Seitō Shoin Teien (清藤氏書院庭園) is a Japanese dry landscape garden and nationally designated Place of Scenic Beauty in the city of Hirakawa, Aomori Prefecture, Japan.

==Overview==
The garden was laid out in the Genroku era of the Edo period (1668-1703) at the residence of the Seitō family, to commemorate the visit of a court noble, Fujiwara Tadanaga, to this location to plant a keyaki tree. The Seitō family claimed descent from Seitō Morihide, a retainer of Hōjō Tokiyori in the Kamakura period. According to legend, Hōjō Tokiyori had an affair with a lady-in-waiting named Karaito Gozen. This incurred the wrath of his wife, and fearing for Karaito Gozen's safety, he entrusted her to Seitō Morihide with orders to hide her in a distant location with promises that they would eventually be reunited. Seitō Morihide took her to distant Tsuruga by sea, to a village in what is now Fujisaki, Aomori. However, after years went by, Karaito Gozen feared that Hōjō Tokiyori had a change of heart and she committed suicide by throwing herself in a pond. Unable to face Tokiyori, Seitō Morihide decided to remain in Tsugaru. His descendants became great landholders, and Fujiwara Tadanaga was visiting sites connected with this legend.

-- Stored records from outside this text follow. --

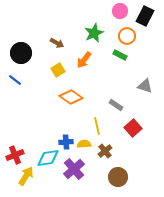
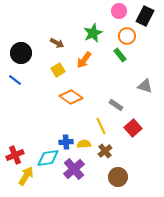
pink circle: moved 1 px left
green star: moved 1 px left
green rectangle: rotated 24 degrees clockwise
yellow line: moved 4 px right; rotated 12 degrees counterclockwise
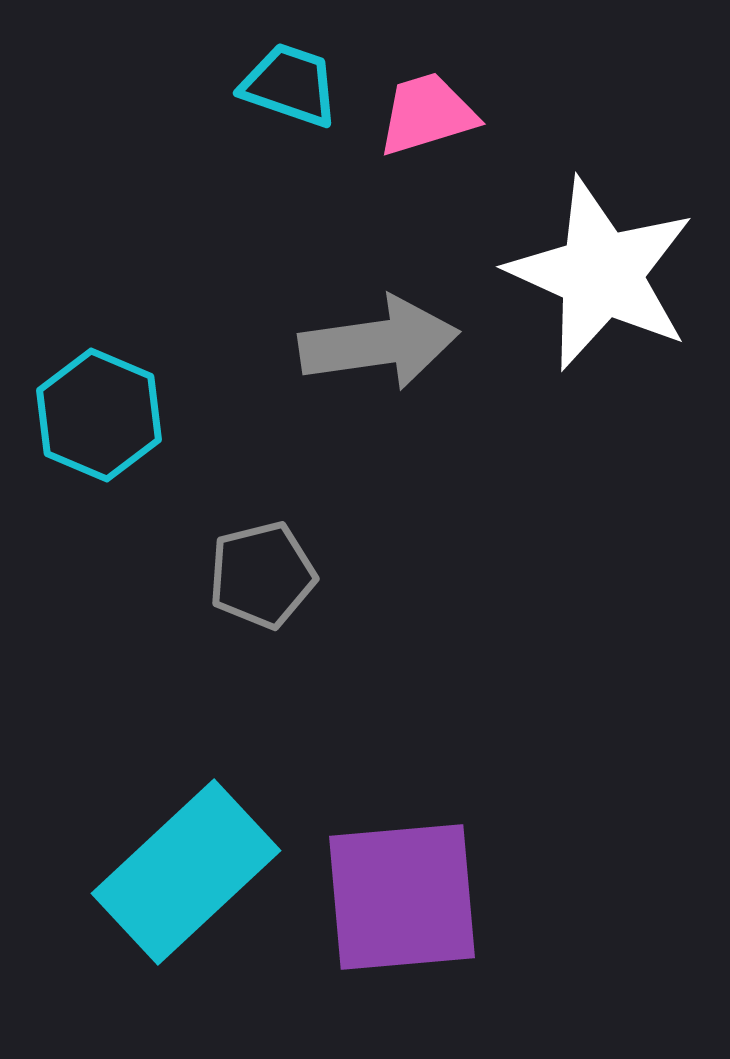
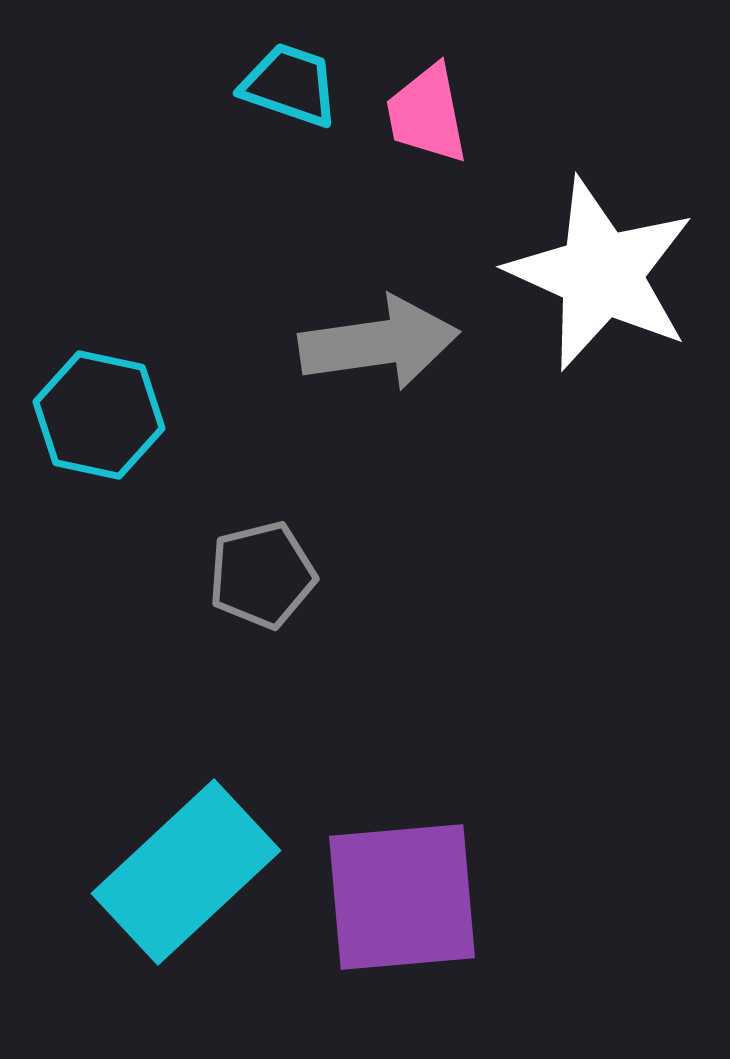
pink trapezoid: rotated 84 degrees counterclockwise
cyan hexagon: rotated 11 degrees counterclockwise
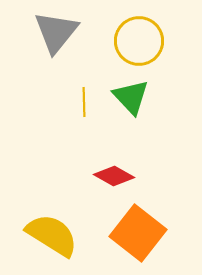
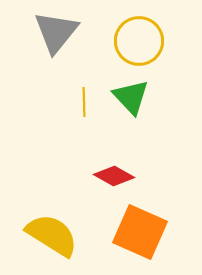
orange square: moved 2 px right, 1 px up; rotated 14 degrees counterclockwise
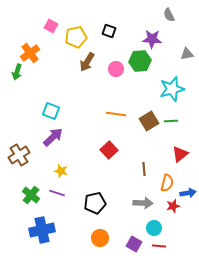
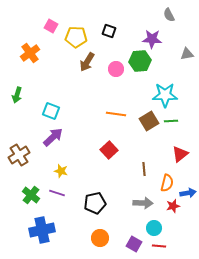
yellow pentagon: rotated 15 degrees clockwise
green arrow: moved 23 px down
cyan star: moved 7 px left, 6 px down; rotated 15 degrees clockwise
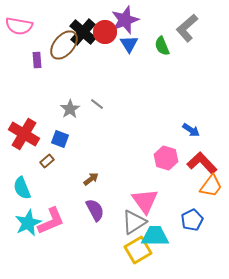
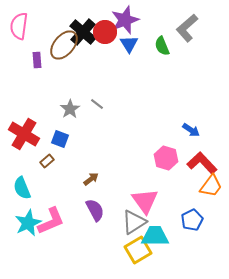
pink semicircle: rotated 88 degrees clockwise
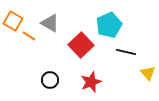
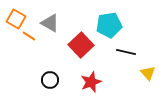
orange square: moved 3 px right, 2 px up
cyan pentagon: rotated 15 degrees clockwise
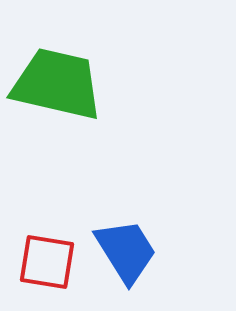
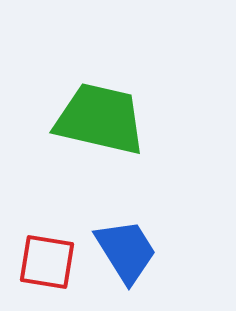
green trapezoid: moved 43 px right, 35 px down
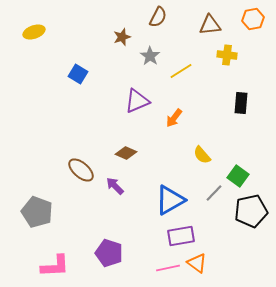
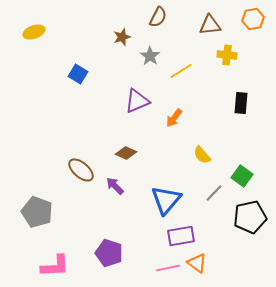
green square: moved 4 px right
blue triangle: moved 4 px left; rotated 20 degrees counterclockwise
black pentagon: moved 1 px left, 6 px down
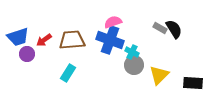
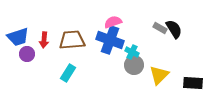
red arrow: rotated 49 degrees counterclockwise
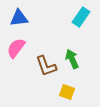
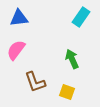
pink semicircle: moved 2 px down
brown L-shape: moved 11 px left, 16 px down
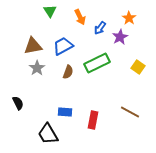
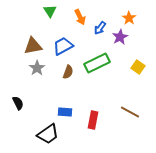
black trapezoid: rotated 95 degrees counterclockwise
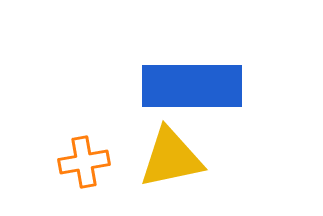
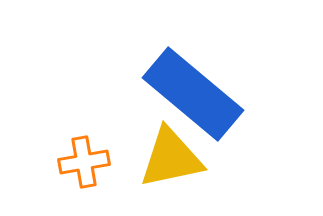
blue rectangle: moved 1 px right, 8 px down; rotated 40 degrees clockwise
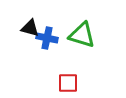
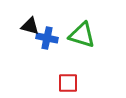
black triangle: moved 2 px up
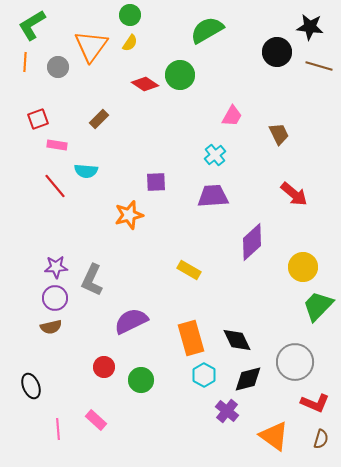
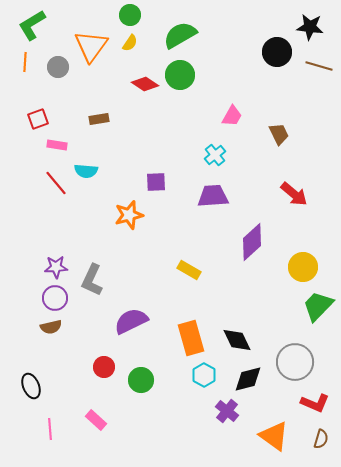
green semicircle at (207, 30): moved 27 px left, 5 px down
brown rectangle at (99, 119): rotated 36 degrees clockwise
red line at (55, 186): moved 1 px right, 3 px up
pink line at (58, 429): moved 8 px left
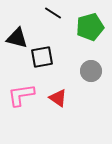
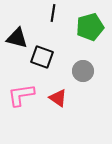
black line: rotated 66 degrees clockwise
black square: rotated 30 degrees clockwise
gray circle: moved 8 px left
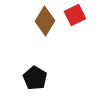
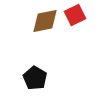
brown diamond: rotated 48 degrees clockwise
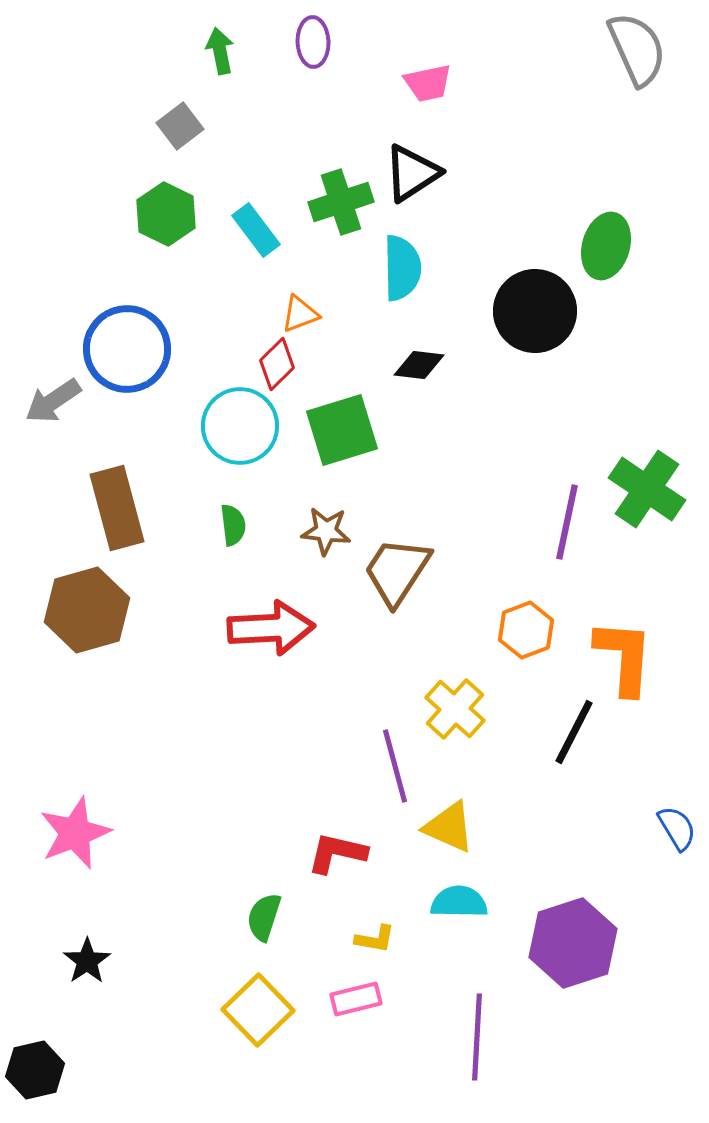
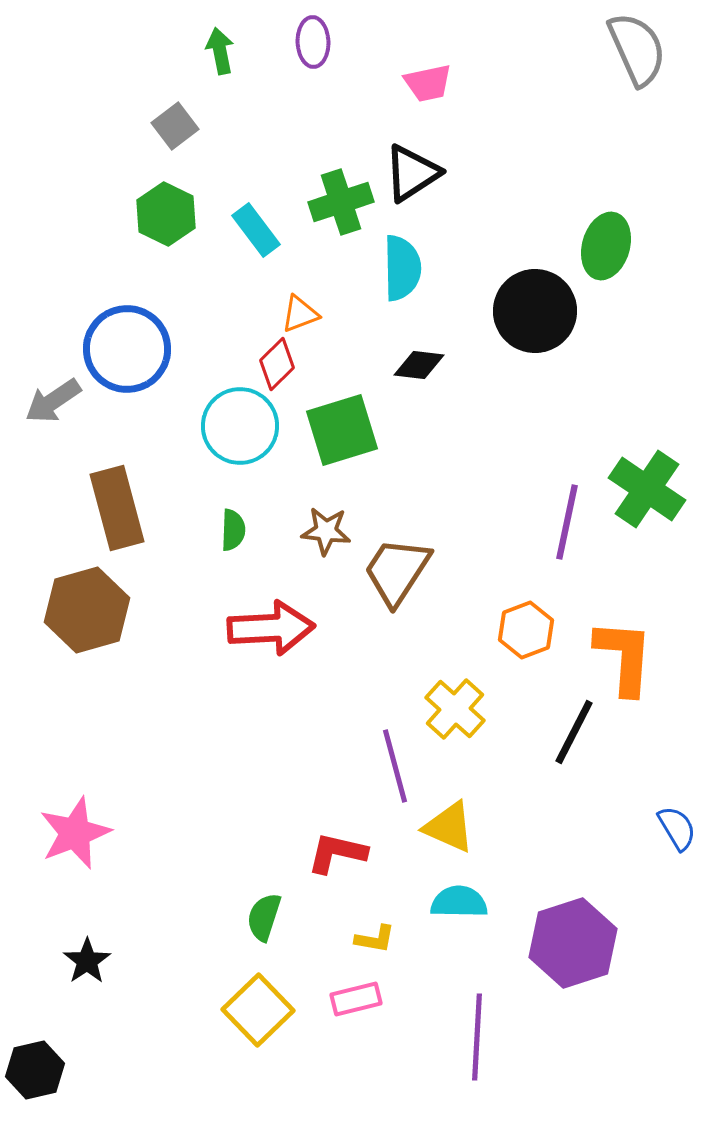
gray square at (180, 126): moved 5 px left
green semicircle at (233, 525): moved 5 px down; rotated 9 degrees clockwise
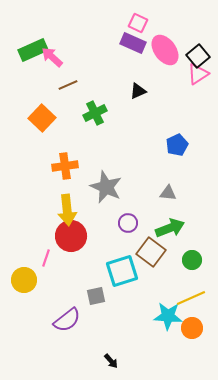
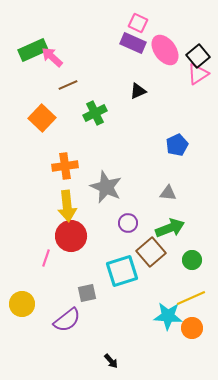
yellow arrow: moved 4 px up
brown square: rotated 12 degrees clockwise
yellow circle: moved 2 px left, 24 px down
gray square: moved 9 px left, 3 px up
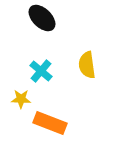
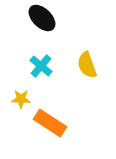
yellow semicircle: rotated 12 degrees counterclockwise
cyan cross: moved 5 px up
orange rectangle: rotated 12 degrees clockwise
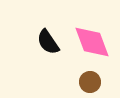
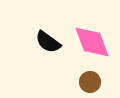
black semicircle: rotated 20 degrees counterclockwise
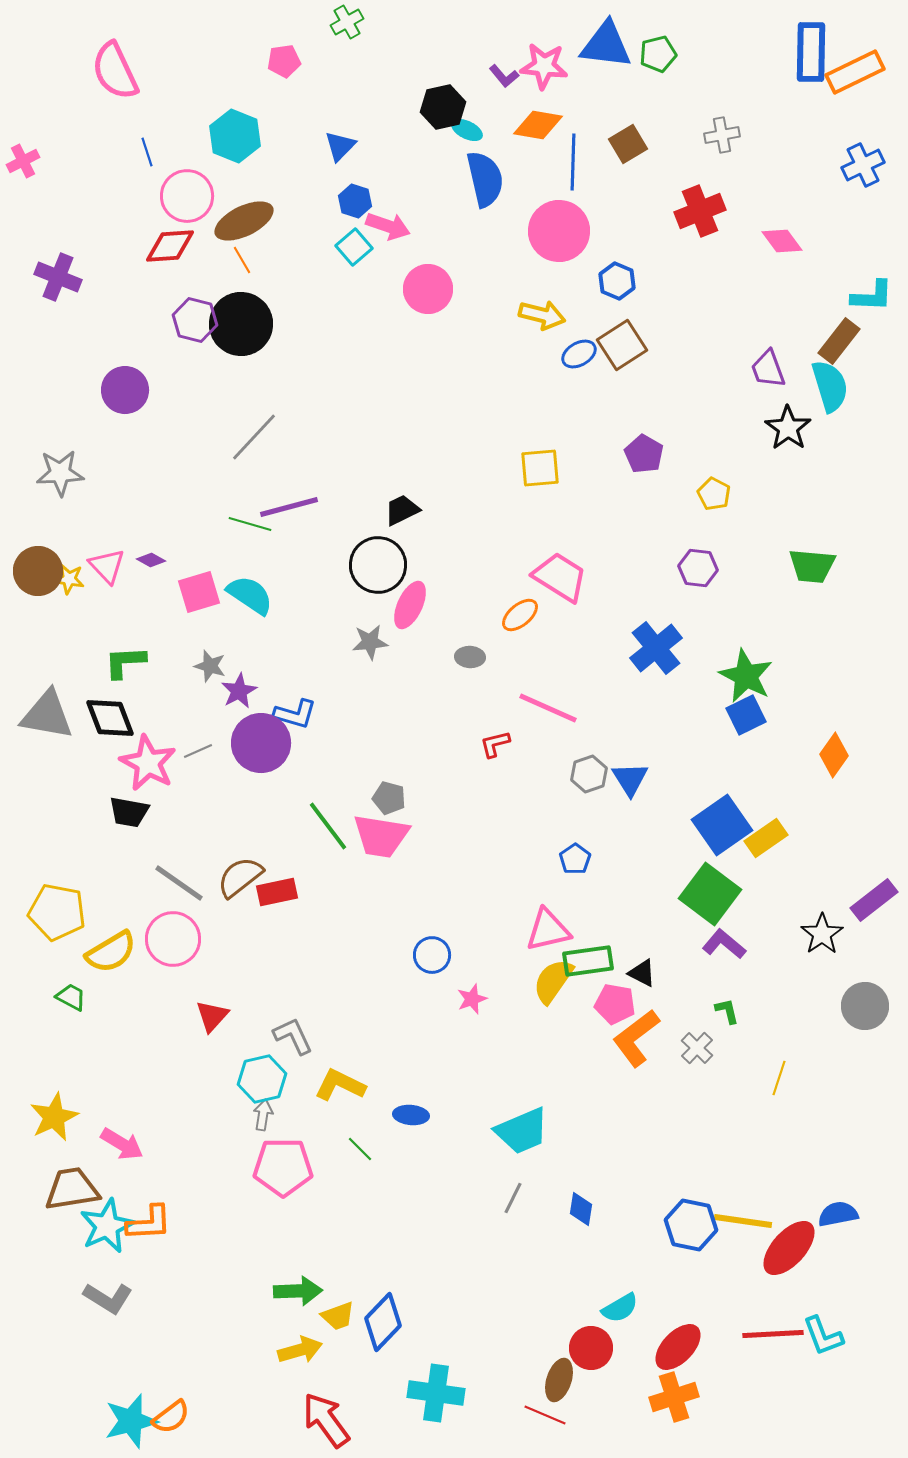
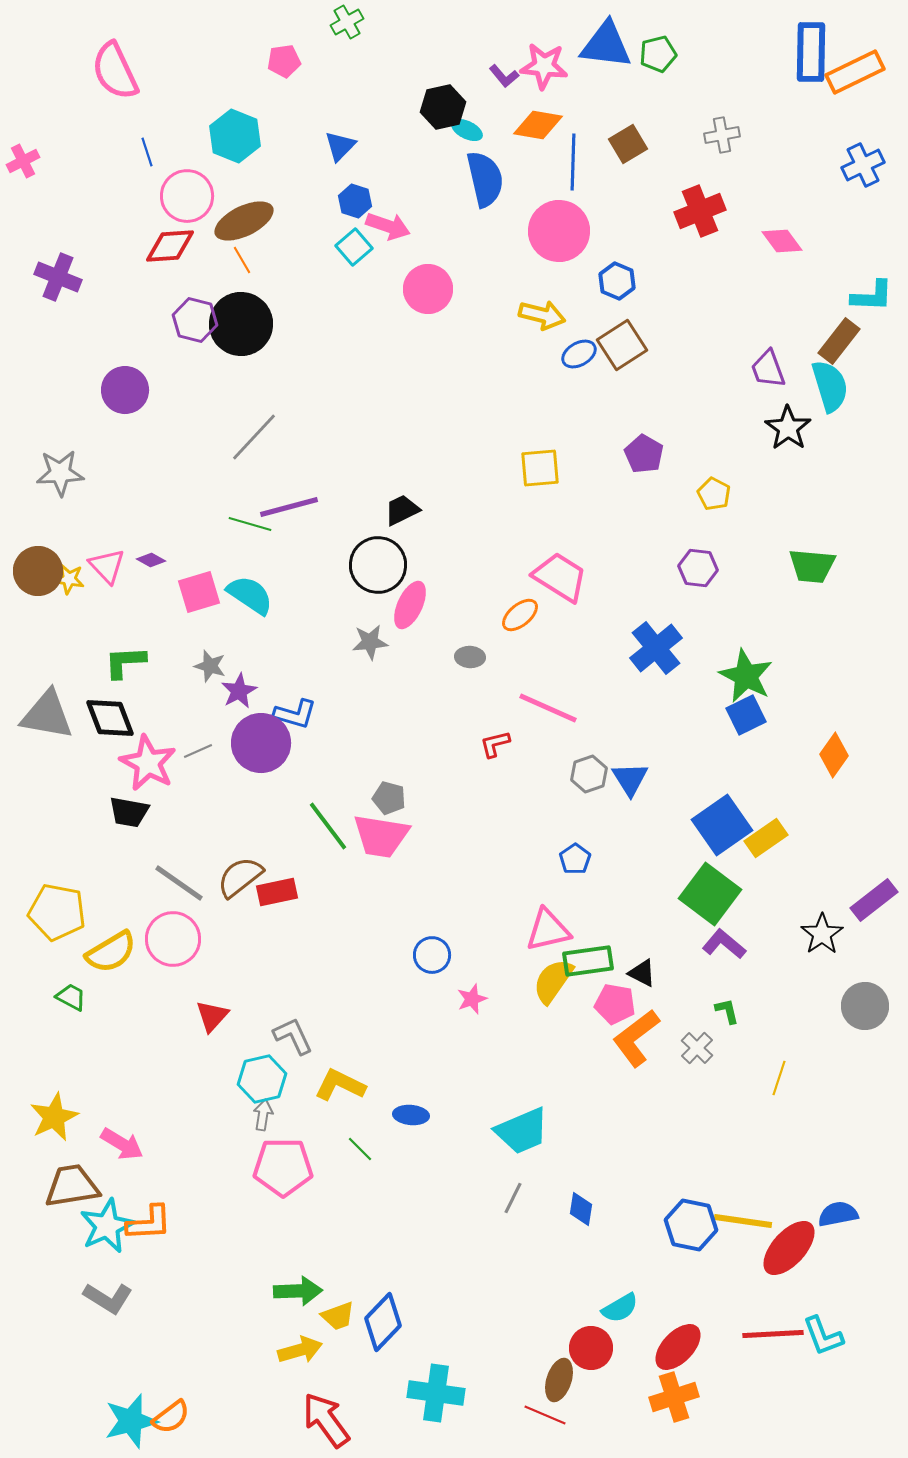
brown trapezoid at (72, 1189): moved 3 px up
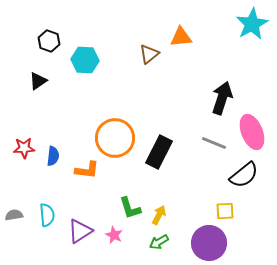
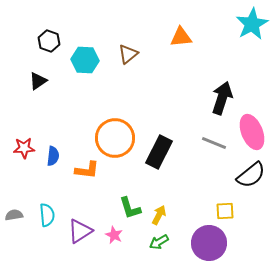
brown triangle: moved 21 px left
black semicircle: moved 7 px right
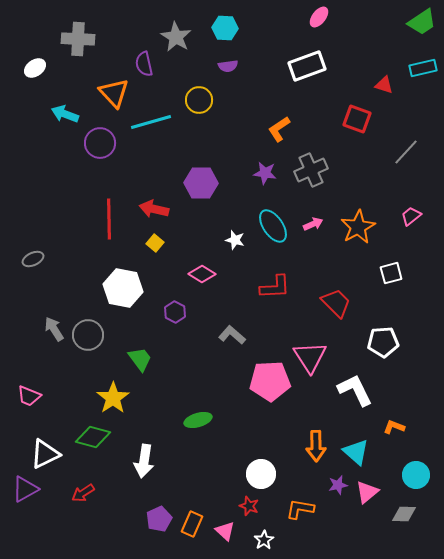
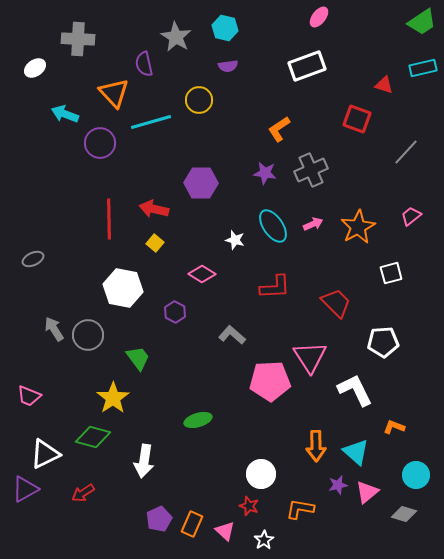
cyan hexagon at (225, 28): rotated 10 degrees clockwise
green trapezoid at (140, 359): moved 2 px left, 1 px up
gray diamond at (404, 514): rotated 15 degrees clockwise
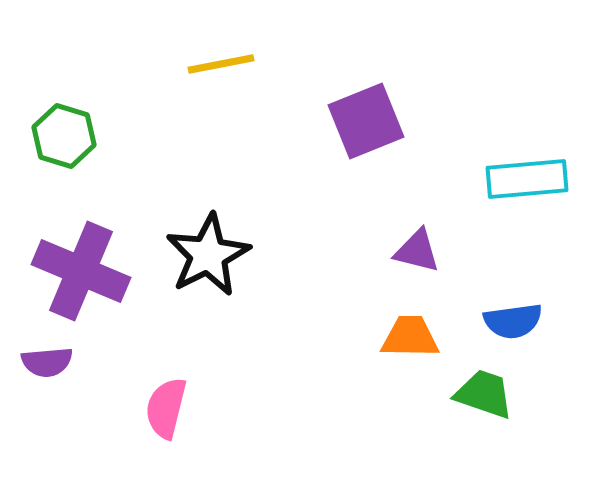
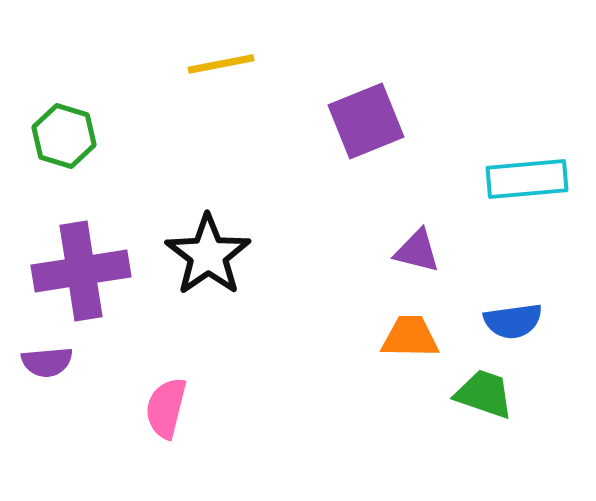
black star: rotated 8 degrees counterclockwise
purple cross: rotated 32 degrees counterclockwise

The garden covers an area of 2,881.43 sqm. The original keyaki tree no longer exists, and the garden was extensively renovated in the late Edo period; however, it can be considered a prototype of the Oishi Bugaku Ryu style of Japanese gardens, as later seen at the nearby Seibi-en.

The garden is approximately a 10 minute walk from Tsugaru-Onoe Station on the Kōnan Railway.